Unsolved The most appropriate way of detecting BOM in a UTF-8/16/32 file/text
-
Hello Qt guys. I stumbled upon a scenario where I wanted to detect whether the UTF-x encoding of a given text has a BOM. As the documentation says QTextStream supports automatic detection of BOM but Strangely its documentation says it detects only UTF-16 and UTF-32 BOMs, where being a multi-byte encoding UTF-8 also has a BOM. Now, about the actual detection of the BOM. This is the only working answer I've found:
QFile file( "..." ); const bool hasByteOrderMark = QTextCodec::codecForUtfText( file.peek(4), Q_NULLPTR ) != Q_NULLPTR;
This seems to me a pretty raw and hardcoded approach since the knowledge about the length of the BOM is explicitly stated as 4. UTF BOM variants ( see here / "Byte order marks by encoding" ) range from 1-5 bytes actually if we take non-standard UTF-7 encoding at hand as well. Thus to make the implementation more elegant and Qt conformant thought that probably it is better to serialize the BOM in all of its forms - UTF-8/16/32 big/little-endian in a string and then see if the start of the text/file at hand matches either of them. Tried serializing the BOM to a string using QTextStream's
bom
global function alone:QString str; QTextStream ts( & str ); ts.setCodec( QTextCodec::codecForName( "UTF-8" ) ); ts << bom; qDebug() << QString( "text with bom alone: text(%1), size(%2)" ) .arg( str ) .arg( str.size() );
The output is an empty string and zero as size. The same goes for the following code as well:
QString str; QTextStream ts( & str ); ts.setCodec( QTextCodec::codecForName( "UTF-8" ) ); ts.setGenerateByteOrderMark( true ); ts << 'a'; qDebug() << QString( "text with bom alone: text(%1), size(%2)" ) .arg( str ) .arg( str.size() );
The result is the text "a" and size of 1.

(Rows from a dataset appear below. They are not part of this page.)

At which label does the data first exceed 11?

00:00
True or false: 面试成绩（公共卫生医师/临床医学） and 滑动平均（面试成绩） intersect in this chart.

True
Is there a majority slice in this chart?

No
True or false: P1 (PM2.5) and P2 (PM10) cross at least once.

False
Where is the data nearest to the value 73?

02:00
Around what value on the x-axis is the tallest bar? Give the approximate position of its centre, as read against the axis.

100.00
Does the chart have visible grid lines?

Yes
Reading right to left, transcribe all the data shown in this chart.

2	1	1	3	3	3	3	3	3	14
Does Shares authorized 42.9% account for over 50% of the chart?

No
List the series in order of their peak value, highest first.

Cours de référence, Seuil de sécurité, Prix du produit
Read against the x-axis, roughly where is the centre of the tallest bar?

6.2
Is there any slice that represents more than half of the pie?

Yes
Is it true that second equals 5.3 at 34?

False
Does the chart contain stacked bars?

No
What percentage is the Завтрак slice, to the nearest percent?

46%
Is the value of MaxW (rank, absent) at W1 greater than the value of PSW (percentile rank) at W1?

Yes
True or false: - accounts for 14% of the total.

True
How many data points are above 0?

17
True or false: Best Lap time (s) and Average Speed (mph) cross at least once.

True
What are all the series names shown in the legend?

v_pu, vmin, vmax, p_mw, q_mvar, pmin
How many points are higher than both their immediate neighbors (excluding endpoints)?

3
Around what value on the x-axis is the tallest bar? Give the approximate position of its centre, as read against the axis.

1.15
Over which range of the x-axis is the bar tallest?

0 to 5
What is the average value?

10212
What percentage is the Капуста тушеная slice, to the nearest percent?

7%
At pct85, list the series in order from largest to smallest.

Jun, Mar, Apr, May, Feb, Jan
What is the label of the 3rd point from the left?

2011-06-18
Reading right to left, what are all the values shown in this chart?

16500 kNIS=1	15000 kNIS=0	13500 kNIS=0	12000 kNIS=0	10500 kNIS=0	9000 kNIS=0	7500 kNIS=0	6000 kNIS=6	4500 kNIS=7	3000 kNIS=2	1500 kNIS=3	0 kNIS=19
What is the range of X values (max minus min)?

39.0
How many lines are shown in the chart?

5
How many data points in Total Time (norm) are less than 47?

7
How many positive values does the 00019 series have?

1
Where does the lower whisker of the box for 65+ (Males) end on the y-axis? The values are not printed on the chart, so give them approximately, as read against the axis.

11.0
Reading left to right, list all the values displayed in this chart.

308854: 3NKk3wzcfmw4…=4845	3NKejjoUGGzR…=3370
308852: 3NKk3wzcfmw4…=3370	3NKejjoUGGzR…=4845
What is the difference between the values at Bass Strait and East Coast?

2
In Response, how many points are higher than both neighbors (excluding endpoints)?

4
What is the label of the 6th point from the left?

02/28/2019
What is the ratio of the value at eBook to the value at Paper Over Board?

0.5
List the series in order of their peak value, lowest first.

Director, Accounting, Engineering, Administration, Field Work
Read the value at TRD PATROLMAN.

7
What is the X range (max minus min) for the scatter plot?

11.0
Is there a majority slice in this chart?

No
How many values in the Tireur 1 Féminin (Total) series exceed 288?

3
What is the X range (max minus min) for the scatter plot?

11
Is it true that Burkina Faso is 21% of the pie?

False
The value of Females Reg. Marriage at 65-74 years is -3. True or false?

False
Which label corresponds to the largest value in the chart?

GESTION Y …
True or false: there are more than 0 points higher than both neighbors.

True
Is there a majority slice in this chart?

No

Is there any more elegant and standard way of detecting the BOM without hardcoded knowledge of its size?
-
Hi,
AFAIK, no there's not.
Did you also saw that post about the same subject ? The technique is slightly different than yours.
I'd also recommend taking a look at the interest mailing list archives. IIRC there was already discussion about the topic there.
-
AFAIK, no there's not.
Ok.
Did you also saw that post about the same subject ? The technique is slightly different than yours.
I have cited exactly this approach in my post above with few just cosmetic modifications I would say. See, the first citation:
This is the only working answer I've found:
I'd also recommend taking a look at the interest mailing list archives. IIRC there was already discussion about the topic there.
Thanks.